Source records
##########
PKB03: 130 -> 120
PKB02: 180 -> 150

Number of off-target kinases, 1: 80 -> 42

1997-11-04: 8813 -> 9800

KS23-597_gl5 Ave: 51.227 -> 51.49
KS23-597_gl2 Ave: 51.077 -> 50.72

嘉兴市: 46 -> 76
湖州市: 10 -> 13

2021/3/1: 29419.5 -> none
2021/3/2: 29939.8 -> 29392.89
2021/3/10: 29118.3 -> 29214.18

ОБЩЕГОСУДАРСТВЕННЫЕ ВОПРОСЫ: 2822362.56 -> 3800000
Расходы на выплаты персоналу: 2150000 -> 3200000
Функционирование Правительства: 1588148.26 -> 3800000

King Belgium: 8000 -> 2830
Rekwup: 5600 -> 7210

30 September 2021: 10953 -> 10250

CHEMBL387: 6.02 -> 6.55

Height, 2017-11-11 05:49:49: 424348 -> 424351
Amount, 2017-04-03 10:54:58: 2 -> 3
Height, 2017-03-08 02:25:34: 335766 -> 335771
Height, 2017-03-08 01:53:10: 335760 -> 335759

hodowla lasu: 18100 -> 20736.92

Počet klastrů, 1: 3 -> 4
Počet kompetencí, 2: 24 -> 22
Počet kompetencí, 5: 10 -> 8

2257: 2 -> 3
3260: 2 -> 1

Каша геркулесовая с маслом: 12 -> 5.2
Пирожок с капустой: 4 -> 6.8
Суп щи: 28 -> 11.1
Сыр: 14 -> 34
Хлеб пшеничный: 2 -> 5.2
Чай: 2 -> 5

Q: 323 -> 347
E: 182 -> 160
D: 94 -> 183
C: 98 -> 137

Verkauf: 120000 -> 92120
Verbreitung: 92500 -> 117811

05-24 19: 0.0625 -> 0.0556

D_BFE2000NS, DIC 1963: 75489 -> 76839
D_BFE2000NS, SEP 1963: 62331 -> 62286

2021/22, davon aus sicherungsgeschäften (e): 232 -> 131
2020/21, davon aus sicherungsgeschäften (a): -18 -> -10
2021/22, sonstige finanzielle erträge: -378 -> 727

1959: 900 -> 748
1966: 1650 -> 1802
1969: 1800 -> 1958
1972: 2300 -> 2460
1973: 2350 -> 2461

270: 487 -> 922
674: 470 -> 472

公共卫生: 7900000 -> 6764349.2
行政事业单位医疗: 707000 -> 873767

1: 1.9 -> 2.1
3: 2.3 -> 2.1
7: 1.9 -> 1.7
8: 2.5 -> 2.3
##########
Copy exactly the stretch of data above from the line with "KS23-597_gl2 Ave: 51.077 -> 50.72" through the line with "Пирожок с капустой: 4 -> 6.8", and omit all other lines.

KS23-597_gl2 Ave: 51.077 -> 50.72

嘉兴市: 46 -> 76
湖州市: 10 -> 13

2021/3/1: 29419.5 -> none
2021/3/2: 29939.8 -> 29392.89
2021/3/10: 29118.3 -> 29214.18

ОБЩЕГОСУДАРСТВЕННЫЕ ВОПРОСЫ: 2822362.56 -> 3800000
Расходы на выплаты персоналу: 2150000 -> 3200000
Функционирование Правительства: 1588148.26 -> 3800000

King Belgium: 8000 -> 2830
Rekwup: 5600 -> 7210

30 September 2021: 10953 -> 10250

CHEMBL387: 6.02 -> 6.55

Height, 2017-11-11 05:49:49: 424348 -> 424351
Amount, 2017-04-03 10:54:58: 2 -> 3
Height, 2017-03-08 02:25:34: 335766 -> 335771
Height, 2017-03-08 01:53:10: 335760 -> 335759

hodowla lasu: 18100 -> 20736.92

Počet klastrů, 1: 3 -> 4
Počet kompetencí, 2: 24 -> 22
Počet kompetencí, 5: 10 -> 8

2257: 2 -> 3
3260: 2 -> 1

Каша геркулесовая с маслом: 12 -> 5.2
Пирожок с капустой: 4 -> 6.8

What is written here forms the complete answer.